Hugh: Well, I think that Austin and SXSW go hand in hand. It's kind of impossible to separate one from the other. And SXSW is always a very, very strong reflection of what is hot in Austin. We started as a music event in 1987 because there was a very strong music scene here. And the fact that we got this new medical school in Austin, it's pretty obvious that this will generate much more of a health, medical, healthtech, medtech, biotech industry in Austin. I think SXSW will reflect that over the next few decades.
There are a lot of wonderful cities around the US and around the world, but no place you could do this like you can in Austin. There's long been a creative culture here. I also just think it's the way the city has just developed where alternative voices have been given credence. Where creativity has been celebrated.
What’s next for SXSW?
Hugh: Great question and I wish I could tell you that we have a, you know, multi-year plan. We don't have that as organized as we should. But, as I mentioned before, I think we'll see more and more health stuff in the coming years.
I think we've also got to get a lot better at figuring out new ways to let more people absorb, connect, experience the event virtually. The city’s only so big; at this point, we're pretty maxed out on how many people can come to Austin.
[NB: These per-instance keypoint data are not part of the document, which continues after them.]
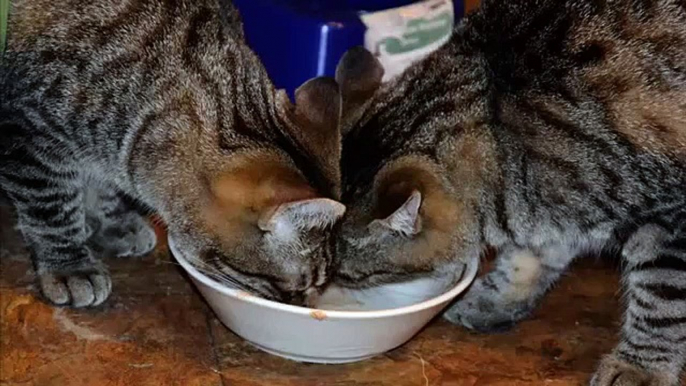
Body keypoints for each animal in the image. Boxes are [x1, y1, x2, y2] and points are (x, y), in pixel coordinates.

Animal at [0, 0, 346, 308]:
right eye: (301, 286)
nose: (304, 305)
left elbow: (104, 187)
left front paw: (112, 220)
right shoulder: (26, 133)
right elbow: (51, 207)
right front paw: (70, 265)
Given some of the VR (virtual reality) technology that we've seen at SXSW, in the future, can we create some kind of experience where you put on your headset and go to your room or whatever and you feel like you are in Austin? You feel like you're in that creative-rich environment that we help to create? I think that's going to be much easier said than done because one of the ironies of events like SXSW is that we celebrate technology. We talk about new technology. We showcase new technology. And yet, at the end of the day, what makes the event so special is face-to-face connections and interactions, which are totally low tech.